The Department for Health and Social Care has launched a cross-government action plan to support unpaid carers, with strategies to raise the profile of carers and improve their employment opportunities.
The Carers Action Plan, launched on 5 June, states that the department will fund a project on actions to promote best practice for local government, clinical commissioning groups (CCGs) and commissioners of carer breaks and respite care.
The programme is structured around certain themes, including employment and wellbeing, recognising and supporting carers in the wider community, and building research and evidence to improve outcomes for carers.
Together for Short Lives welcomes the plan, particularly its strategies around respite. Research conducted by Julia’s House Children’s Hospice and Bournemouth University has shown short breaks for respite to be crucial for carers of children who need palliative care. We hope that the Carers Action Plan works towards providing guidance to NHS clinical commissioning groups, sustainability and transformation partnerships (STPs) and local authorities on the commissioning of short breaks.

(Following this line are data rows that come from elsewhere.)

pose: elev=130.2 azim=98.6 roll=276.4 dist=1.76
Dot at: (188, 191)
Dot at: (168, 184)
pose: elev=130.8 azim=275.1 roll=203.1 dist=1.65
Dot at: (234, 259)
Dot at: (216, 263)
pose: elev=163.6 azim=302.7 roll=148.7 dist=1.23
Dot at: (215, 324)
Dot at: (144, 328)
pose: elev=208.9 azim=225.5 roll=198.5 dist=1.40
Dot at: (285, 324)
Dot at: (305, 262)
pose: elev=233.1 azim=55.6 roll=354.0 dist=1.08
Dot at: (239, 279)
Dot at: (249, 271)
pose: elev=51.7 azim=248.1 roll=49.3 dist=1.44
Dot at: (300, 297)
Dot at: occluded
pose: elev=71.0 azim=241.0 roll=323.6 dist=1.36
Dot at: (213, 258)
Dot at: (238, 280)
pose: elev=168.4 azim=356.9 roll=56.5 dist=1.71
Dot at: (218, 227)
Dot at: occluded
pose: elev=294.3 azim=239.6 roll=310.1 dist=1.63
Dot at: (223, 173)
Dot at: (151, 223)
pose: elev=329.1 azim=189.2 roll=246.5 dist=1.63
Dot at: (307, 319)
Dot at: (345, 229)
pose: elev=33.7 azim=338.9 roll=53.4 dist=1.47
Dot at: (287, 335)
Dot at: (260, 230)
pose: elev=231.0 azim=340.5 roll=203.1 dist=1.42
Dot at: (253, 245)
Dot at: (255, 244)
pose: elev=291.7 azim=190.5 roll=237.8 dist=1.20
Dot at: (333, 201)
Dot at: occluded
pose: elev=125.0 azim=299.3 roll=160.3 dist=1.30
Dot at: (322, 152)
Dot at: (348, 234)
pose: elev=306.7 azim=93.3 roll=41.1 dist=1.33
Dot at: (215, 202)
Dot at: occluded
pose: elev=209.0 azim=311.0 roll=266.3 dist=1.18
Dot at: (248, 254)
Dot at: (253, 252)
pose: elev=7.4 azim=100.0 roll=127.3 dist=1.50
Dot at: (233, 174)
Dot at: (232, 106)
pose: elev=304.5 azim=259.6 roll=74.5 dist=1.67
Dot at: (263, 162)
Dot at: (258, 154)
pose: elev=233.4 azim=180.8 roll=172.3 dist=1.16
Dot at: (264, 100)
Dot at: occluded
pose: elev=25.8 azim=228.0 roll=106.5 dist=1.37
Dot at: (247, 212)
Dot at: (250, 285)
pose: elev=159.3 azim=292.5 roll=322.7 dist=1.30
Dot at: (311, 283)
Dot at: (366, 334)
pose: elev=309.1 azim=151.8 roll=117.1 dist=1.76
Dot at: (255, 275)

Barbara Gelb, CEO of Together for Short Lives, responded to the announcement of the plan: “I welcome the steps and commitments outlined in the government’s action plan. We know that short breaks can have a hugely beneficial impact on children with life-limiting conditions and their families. What we need now is clarity and consistency in commissioning, so that all of these families have access to these crucial short breaks.”
The action plan also announces funding for a project to support parent carers to navigate the transition from child to adult services as their child approaches the age of 18. Barbara added, “The funding allocated to support the transition from child to adult services is a vital step in mitigating the transition ‘cliff-edge’ that young people with life-limiting conditions and their families face. The action plan is an opportunity to remove some of the challenges and trepidation of this transition.”
The plan draws on responses to the 2016 Carers strategy: call for evidence and will be implemented over the next two years.